** Start Source extract **
An ASP 404 Handler

Forum Moderators: open

Message Too Old, No Replies

An ASP 404 Handler

Xoc

11:03 am on Apr 3, 2001 (gmt 0)

It turned out that trying to supply the code for my ASP 404 handler in a post was just too complicated and too much text. So I put it on my web site, and you can get to it here: [xoc.net...]

The objective of the 404 handler is to easily manage files that have moved. Any time that you move a file, you can create one line in a 404.xml file that tells it what the url used to be, and what it should be now. The handler then automatically forwards the browser to the new url.

There is also a list of spiders that it does not forward. They get a legitimate 404 error. I use this to try to cause the spiders to drop the old page. This is a sort of inverse cloaking, as the intention is to get the spider to drop the page, not index it better.

Since I implemented this, site management has become a whole lot easier. I have no fear of moving or renaming files because I just create one new line in the 404.xml file to fix it.

Let me know how it works for you.

Brett_Tabke

12:35 am on Apr 4, 2001 (gmt 0)

Thank you Xoc. On my laymans 'spare reading time', it rates a 9. I gotta ask because I'm not sure I have the story right, do you teach ASP or XML? And you are a former MS employee? Not working for bill now though? Where do you teach at and to who, if I understand correctly. (if you don't want to answer in public, I understand), but I was just curious since you know the MS side of the road so well.

Xoc

1:22 am on Apr 4, 2001 (gmt 0)
** End Source extract **
Things to do:
1. What are all the post timestamps that appear in the forum thread?
2. According to the forum thread, what do the spiders on the handler's list get instead of being forwarded?
3. Write out the stretch of the forum thread from "There is also" through "index it better.", word for word.
** Start Supplied records **
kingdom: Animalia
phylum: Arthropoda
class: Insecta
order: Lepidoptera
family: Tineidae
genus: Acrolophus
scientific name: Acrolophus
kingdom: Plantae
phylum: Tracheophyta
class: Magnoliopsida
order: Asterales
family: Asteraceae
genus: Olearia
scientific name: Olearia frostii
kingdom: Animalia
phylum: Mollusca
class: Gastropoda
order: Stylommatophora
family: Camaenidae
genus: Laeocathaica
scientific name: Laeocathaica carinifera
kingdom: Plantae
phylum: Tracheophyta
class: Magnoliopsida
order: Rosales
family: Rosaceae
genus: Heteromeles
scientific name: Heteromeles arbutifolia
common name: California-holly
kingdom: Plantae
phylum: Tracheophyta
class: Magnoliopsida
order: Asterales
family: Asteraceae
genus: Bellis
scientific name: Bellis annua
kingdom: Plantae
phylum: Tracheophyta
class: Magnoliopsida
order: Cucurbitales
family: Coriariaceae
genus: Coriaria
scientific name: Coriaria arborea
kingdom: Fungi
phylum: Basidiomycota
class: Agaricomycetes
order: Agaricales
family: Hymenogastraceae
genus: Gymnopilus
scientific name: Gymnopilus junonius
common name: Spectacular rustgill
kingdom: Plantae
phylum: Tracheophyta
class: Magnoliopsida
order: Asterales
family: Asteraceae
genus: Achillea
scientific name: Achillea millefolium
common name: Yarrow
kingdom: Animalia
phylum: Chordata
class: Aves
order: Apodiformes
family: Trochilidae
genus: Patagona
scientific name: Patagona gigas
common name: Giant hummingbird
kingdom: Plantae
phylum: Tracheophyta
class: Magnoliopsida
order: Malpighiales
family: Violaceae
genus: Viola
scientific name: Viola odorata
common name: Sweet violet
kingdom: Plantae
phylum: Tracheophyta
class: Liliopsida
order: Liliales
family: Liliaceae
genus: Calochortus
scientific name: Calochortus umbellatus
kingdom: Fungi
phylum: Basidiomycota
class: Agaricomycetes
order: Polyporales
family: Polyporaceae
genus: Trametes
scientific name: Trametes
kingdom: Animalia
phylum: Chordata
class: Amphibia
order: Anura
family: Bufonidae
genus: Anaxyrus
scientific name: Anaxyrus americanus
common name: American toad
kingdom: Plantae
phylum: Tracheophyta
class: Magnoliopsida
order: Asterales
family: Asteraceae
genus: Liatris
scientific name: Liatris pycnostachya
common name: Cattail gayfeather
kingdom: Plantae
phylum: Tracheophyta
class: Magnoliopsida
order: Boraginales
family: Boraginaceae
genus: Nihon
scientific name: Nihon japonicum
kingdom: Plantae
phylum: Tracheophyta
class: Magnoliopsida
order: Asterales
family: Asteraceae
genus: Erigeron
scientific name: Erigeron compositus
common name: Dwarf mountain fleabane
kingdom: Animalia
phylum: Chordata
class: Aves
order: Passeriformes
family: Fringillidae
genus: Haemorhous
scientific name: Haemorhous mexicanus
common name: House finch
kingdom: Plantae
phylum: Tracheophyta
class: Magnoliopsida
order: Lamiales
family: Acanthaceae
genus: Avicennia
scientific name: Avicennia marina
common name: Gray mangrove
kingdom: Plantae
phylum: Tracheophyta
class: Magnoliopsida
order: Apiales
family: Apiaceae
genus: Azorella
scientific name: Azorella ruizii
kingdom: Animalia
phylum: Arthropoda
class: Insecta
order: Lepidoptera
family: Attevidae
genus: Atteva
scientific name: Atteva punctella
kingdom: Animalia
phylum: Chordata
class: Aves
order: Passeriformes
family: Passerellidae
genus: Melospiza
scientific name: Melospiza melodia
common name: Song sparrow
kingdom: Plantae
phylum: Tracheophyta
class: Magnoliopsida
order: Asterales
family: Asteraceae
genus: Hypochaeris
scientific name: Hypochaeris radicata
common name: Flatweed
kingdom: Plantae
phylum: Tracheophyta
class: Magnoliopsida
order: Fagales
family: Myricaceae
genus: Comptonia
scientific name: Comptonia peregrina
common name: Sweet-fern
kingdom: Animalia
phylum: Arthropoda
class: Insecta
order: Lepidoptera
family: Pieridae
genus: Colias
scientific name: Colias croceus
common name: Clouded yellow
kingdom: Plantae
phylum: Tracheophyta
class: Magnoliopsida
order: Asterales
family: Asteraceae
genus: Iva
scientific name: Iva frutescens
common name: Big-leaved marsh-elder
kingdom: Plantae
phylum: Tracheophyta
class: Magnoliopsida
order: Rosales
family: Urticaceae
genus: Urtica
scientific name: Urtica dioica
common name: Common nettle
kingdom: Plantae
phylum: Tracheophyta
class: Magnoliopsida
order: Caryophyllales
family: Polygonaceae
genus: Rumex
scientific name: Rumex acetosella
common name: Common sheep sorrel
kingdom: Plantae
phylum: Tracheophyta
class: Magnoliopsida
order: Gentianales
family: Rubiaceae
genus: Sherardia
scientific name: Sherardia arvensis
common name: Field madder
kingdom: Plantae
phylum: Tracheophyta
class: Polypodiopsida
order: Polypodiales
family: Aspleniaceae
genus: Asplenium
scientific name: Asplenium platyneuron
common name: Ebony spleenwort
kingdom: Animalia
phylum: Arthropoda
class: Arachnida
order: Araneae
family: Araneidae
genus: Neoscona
** End Supplied records **
Solved tasks:
1.
11:03 am on Apr 3, 2001 (gmt 0)
12:35 am on Apr 4, 2001 (gmt 0)
1:22 am on Apr 4, 2001 (gmt 0)

2. They get a legitimate 404 error.

3.
There is also a list of spiders that it does not forward. They get a legitimate 404 error. I use this to try to cause the spiders to drop the old page. This is a sort of inverse cloaking, as the intention is to get the spider to drop the page, not index it better.